__Work instruction__.
Leaving pictures aside, set down each line exactly, from the first line of the data to the line with "moments of parenthood, find", both included.

__Page images and extracted text__.

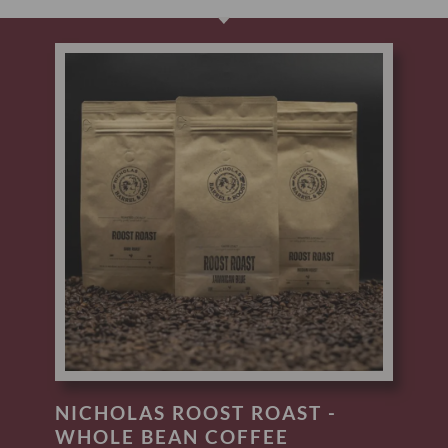
NICHOLAS ROOST ROAST -
WHOLE BEAN COFFEE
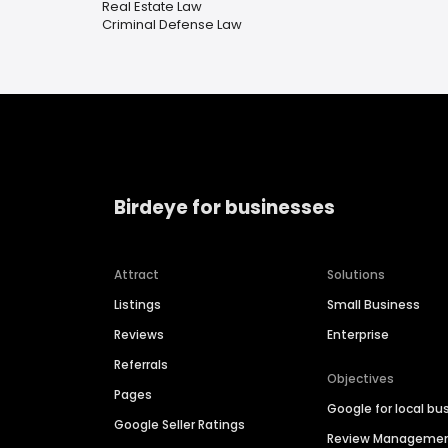
Real Estate Law
Criminal Defense Law
Birdeye for businesses
Attract
Solutions
Listings
Small Business
Reviews
Enterprise
Referrals
Objectives
Pages
Google for local bu
Google Seller Ratings
Review Manageme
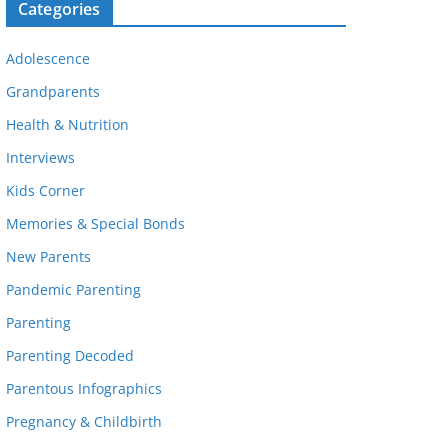
Categories
Adolescence
Grandparents
Health & Nutrition
Interviews
Kids Corner
Memories & Special Bonds
New Parents
Pandemic Parenting
Parenting
Parenting Decoded
Parentous Infographics
Pregnancy & Childbirth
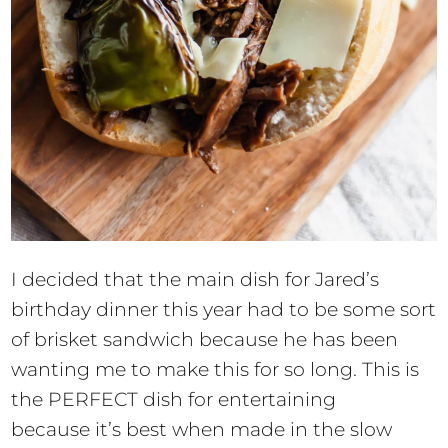
I decided that the main dish for Jared’s
birthday dinner this year had to be some sort
of brisket sandwich because he has been
wanting me to make this for so long. This is
the PERFECT dish for entertaining
because it’s best when made in the slow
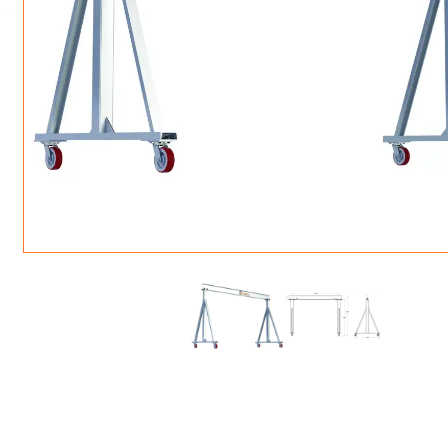
ROTATING CRANE HOOKS
STRUCTURAL SHAPES LIFTING CLAMPS
WALL CLAMPS
VACUUM LIFTERS
MATERIAL HANDLING
BEAM LIFTING CLAMPS
LIFTING MAGNETS
JIB/GANTRY CRANES
LIFTER-LOCKOUT
PULL CLAMPS
LINKS & HOOKS
SLINGS & TIE-DOWNS
NON-MARRING LIFTING CLAMPS
SPECIAL APPLICATI
DRUM LIFTERS
SYNTHETIC SLING &
CLAMP TOOLS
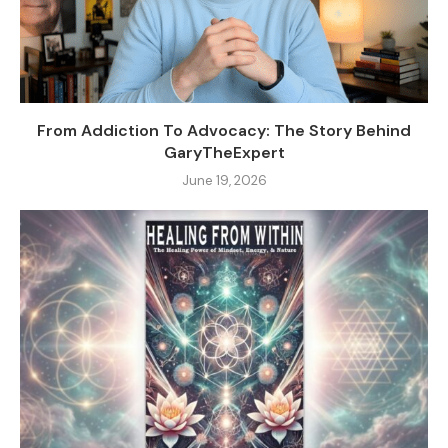
From Addiction To Advocacy: The Story Behind
GaryTheExpert
June 19, 2026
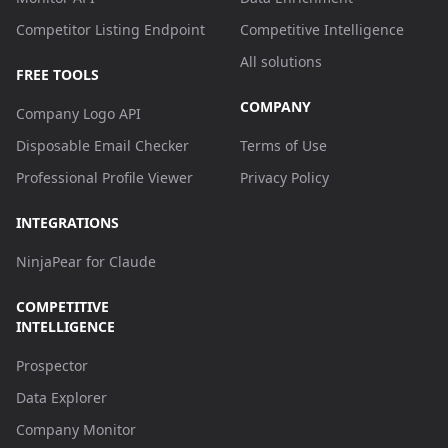
Competitor Listing Endpoint
Competitive Intelligence
All solutions
FREE TOOLS
COMPANY
Company Logo API
Disposable Email Checker
Terms of Use
Professional Profile Viewer
Privacy Policy
INTEGRATIONS
NinjaPear for Claude
COMPETITIVE
INTELLIGENCE
Prospector
Data Explorer
Company Monitor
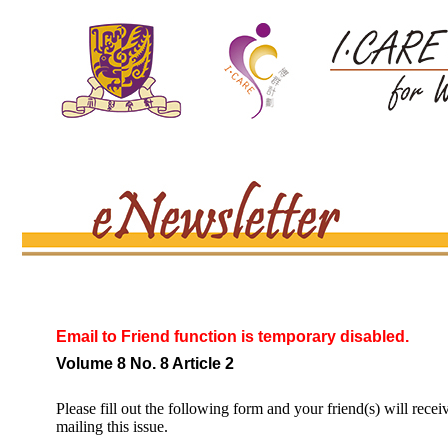
Email to Friend function is temporary disabled.
Volume 8 No. 8 Article 2
Please fill out the following form and your friend(s) will recei
mailing this issue.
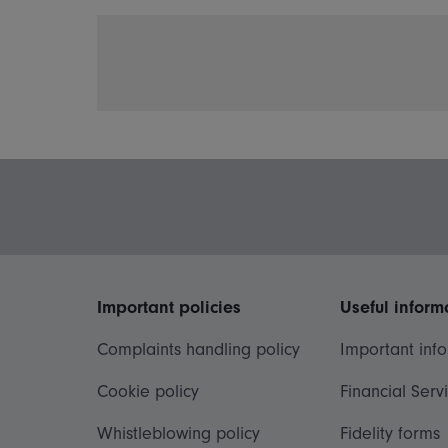
Important policies
Useful inform
Complaints handling policy
Important inf
Cookie policy
Financial Serv
Whistleblowing policy
Fidelity forms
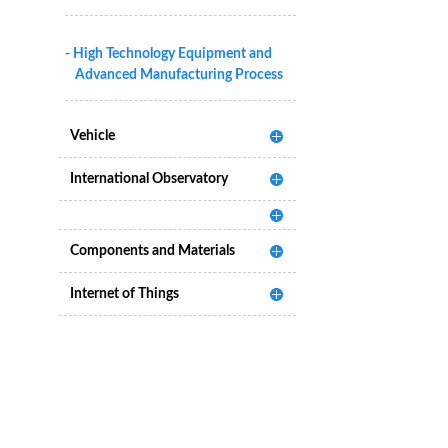
- High Technology Equipment and
Advanced Manufacturing Process
Vehicle
International Observatory
Components and Materials
Internet of Things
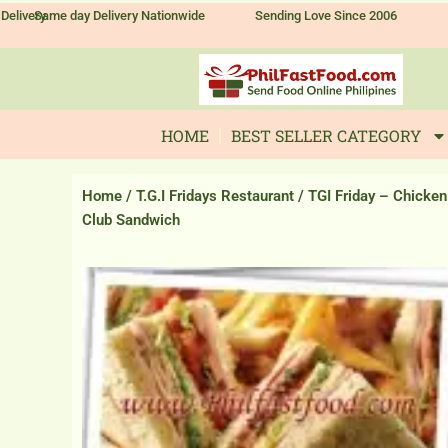
Skip
Delivery
Same day Delivery Nationwide
Sending Love Since 2006
to
content
HOME
BEST SELLER CATEGORY
Home
/
T.G.I Fridays Restaurant
/ TGI Friday – Chicken
Club Sandwich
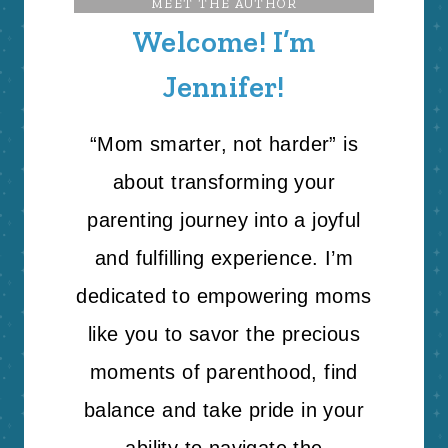
MEET THE AUTHOR
Welcome! I’m
Jennifer!
“Mom smarter, not harder” is
about transforming your
parenting journey into a joyful
and fulfilling experience. I’m
dedicated to empowering moms
like you to savor the precious
moments of parenthood, find
balance and take pride in your
ability to navigate the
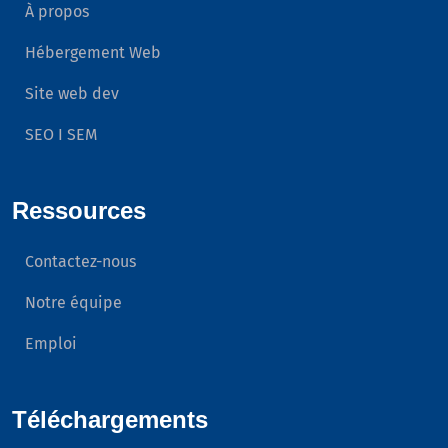
À propos
Hébergement Web
Site web dev
SEO I SEM
Ressources
Contactez-nous
Notre équipe
Emploi
Téléchargements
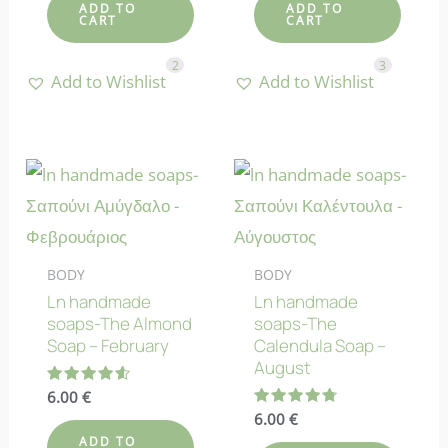
ADD TO
ADD TO
CART
CART
2
3
Add to Wishlist
Add to Wishlist
BODY
BODY
Ln handmade
Ln handmade
soaps-The Almond
soaps-The
Soap – February
Calendula Soap –
August
Rated
6.00
€
4.60
Rated
6.00
€
out of 5
4.75
ADD TO
out of 5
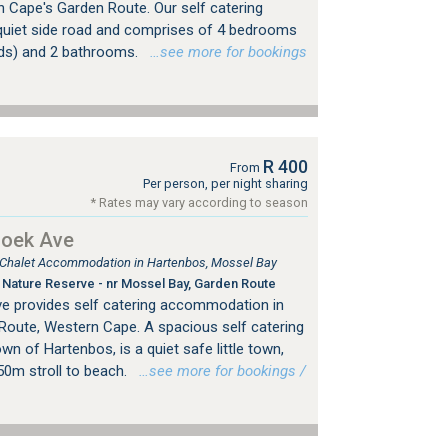
n Cape's Garden Route. Our self catering
uiet side road and comprises of 4 bedrooms
eds) and 2 bathrooms.
…see more for bookings
R 400
From
Per person, per night sharing
* Rates may vary according to season
hoek Ave
, Chalet Accommodation in Hartenbos, Mossel Bay
Nature Reserve - nr Mossel Bay, Garden Route
e provides self catering accommodation in
Route, Western Cape. A spacious self catering
wn of Hartenbos, is a quiet safe little town,
50m stroll to beach.
…see more for bookings /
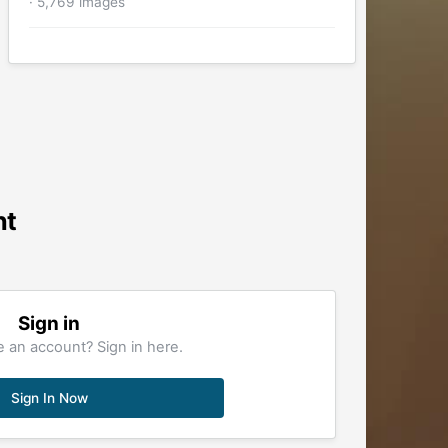
· 5,769 images
nt
Sign in
 an account? Sign in here.
Sign In Now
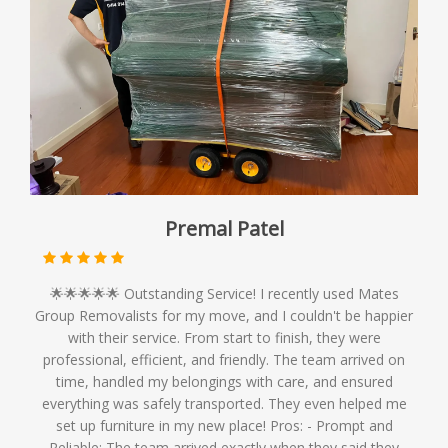
Premal Patel
🌟🌟🌟🌟🌟 Outstanding Service! I recently used Mates
Group Removalists for my move, and I couldn't be happier
with their service. From start to finish, they were
professional, efficient, and friendly. The team arrived on
time, handled my belongings with care, and ensured
everything was safely transported. They even helped me
set up furniture in my new place! Pros: - Prompt and
Reliable: The team arrived exactly when they said they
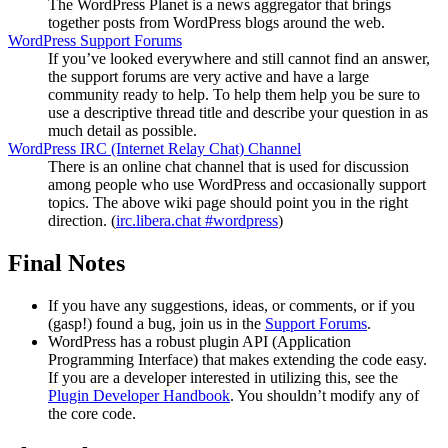
The WordPress Planet is a news aggregator that brings
together posts from WordPress blogs around the web.
WordPress Support Forums
If you’ve looked everywhere and still cannot find an answer,
the support forums are very active and have a large
community ready to help. To help them help you be sure to
use a descriptive thread title and describe your question in as
much detail as possible.
WordPress
IRC
(Internet Relay Chat) Channel
There is an online chat channel that is used for discussion
among people who use WordPress and occasionally support
topics. The above wiki page should point you in the right
direction. (
irc.libera.chat #wordpress
)
Final Notes
If you have any suggestions, ideas, or comments, or if you
(gasp!) found a bug, join us in the
Support Forums
.
WordPress has a robust plugin
API
(Application
Programming Interface) that makes extending the code easy.
If you are a developer interested in utilizing this, see the
Plugin Developer Handbook
. You shouldn’t modify any of
the core code.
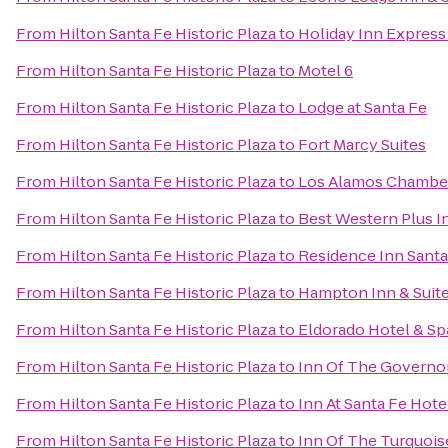
From
Hilton Santa Fe Historic Plaza
to
Holiday Inn Express 
From
Hilton Santa Fe Historic Plaza
to
Motel 6
From
Hilton Santa Fe Historic Plaza
to
Lodge at Santa Fe
From
Hilton Santa Fe Historic Plaza
to
Fort Marcy Suites
From
Hilton Santa Fe Historic Plaza
to
Los Alamos Chambe
From
Hilton Santa Fe Historic Plaza
to
Best Western Plus I
From
Hilton Santa Fe Historic Plaza
to
Residence Inn Santa
From
Hilton Santa Fe Historic Plaza
to
Hampton Inn & Suite
From
Hilton Santa Fe Historic Plaza
to
Eldorado Hotel & Sp
From
Hilton Santa Fe Historic Plaza
to
Inn Of The Governo
From
Hilton Santa Fe Historic Plaza
to
Inn At Santa Fe Hote
From
Hilton Santa Fe Historic Plaza
to
Inn Of The Turquoi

__Task answer__.
NICHOLAS ROOST ROAST -
WHOLE BEAN COFFEE
Real Estate Law
Criminal Defense Law
Birdeye for businesses
Attract
Solutions
Listings
Small Business
Reviews
Enterprise
Referrals
Objectives
Pages
Google for local bu
Google Seller Ratings
Review Manageme
Categories
Adolescence
Grandparents
Health & Nutrition
Interviews
Kids Corner
Memories & Special Bonds
New Parents
Pandemic Parenting
Parenting
Parenting Decoded
Parentous Infographics
Pregnancy & Childbirth
I decided that the main dish for Jared’s
birthday dinner this year had to be some sort
of brisket sandwich because he has been
wanting me to make this for so long. This is
the PERFECT dish for entertaining
because it’s best when made in the slow
ROTATING CRANE HOOKS
STRUCTURAL SHAPES LIFTING CLAMPS
WALL CLAMPS
VACUUM LIFTERS
MATERIAL HANDLING
BEAM LIFTING CLAMPS
LIFTING MAGNETS
JIB/GANTRY CRANES
LIFTER-LOCKOUT
PULL CLAMPS
LINKS & HOOKS
SLINGS & TIE-DOWNS
NON-MARRING LIFTING CLAMPS
SPECIAL APPLICATI
DRUM LIFTERS
SYNTHETIC SLING &
CLAMP TOOLS
From Addiction To Advocacy: The Story Behind
GaryTheExpert
June 19, 2026
Competitor Listing Endpoint
Competitive Intelligence
All solutions
FREE TOOLS
COMPANY
Company Logo API
Disposable Email Checker
Terms of Use
Professional Profile Viewer
Privacy Policy
INTEGRATIONS
NinjaPear for Claude
COMPETITIVE
INTELLIGENCE
Prospector
Data Explorer
Company Monitor
Email to Friend function is temporary disabled.
Volume 8 No. 8 Article 2
Please fill out the following form and your friend(s) will recei
mailing this issue.
Important policies
Useful inform
Complaints handling policy
Important inf
Cookie policy
Financial Serv
Whistleblowing policy
Fidelity forms
- High Technology Equipment and
Advanced Manufacturing Process
Vehicle
International Observatory
Components and Materials
Internet of Things
Skip
Delivery
Same day Delivery Nationwide
Sending Love Since 2006
to
content
HOME
BEST SELLER CATEGORY
Home
/
T.G.I Fridays Restaurant
/ TGI Friday – Chicken
Club Sandwich
MEET THE AUTHOR
Welcome! I’m
Jennifer!
“Mom smarter, not harder” is
about transforming your
parenting journey into a joyful
and fulfilling experience. I’m
dedicated to empowering moms
like you to savor the precious
moments of parenthood, find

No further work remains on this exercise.